▶ TASK DIRECTIONS
For the material that follows, work out how many lines hold the word "action" and answer only with the number.

▶ INPUT DATA
================================

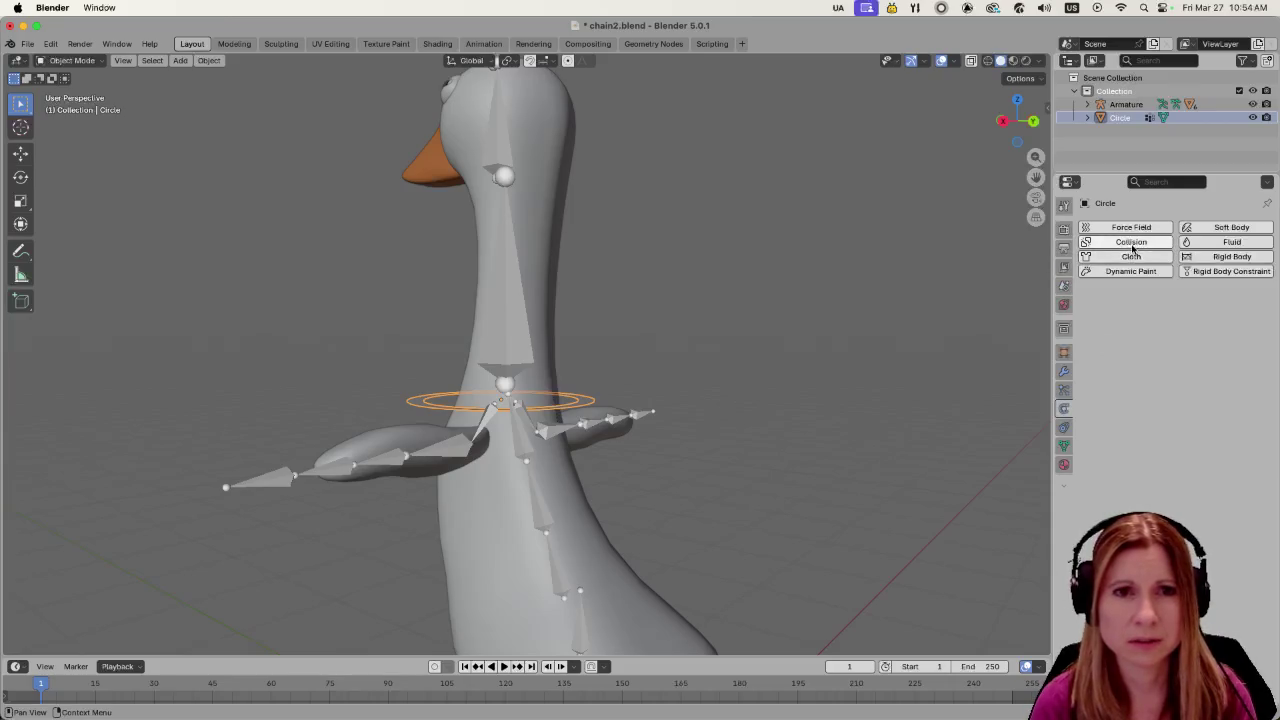
{"action": "left_click", "coordinate": [1131, 256]}
Give the goose's Body collision physics, then reselect the Circle ring
{"action": "key", "text": "alt+a"}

================================

▶ COMPLETED EXERCISE
2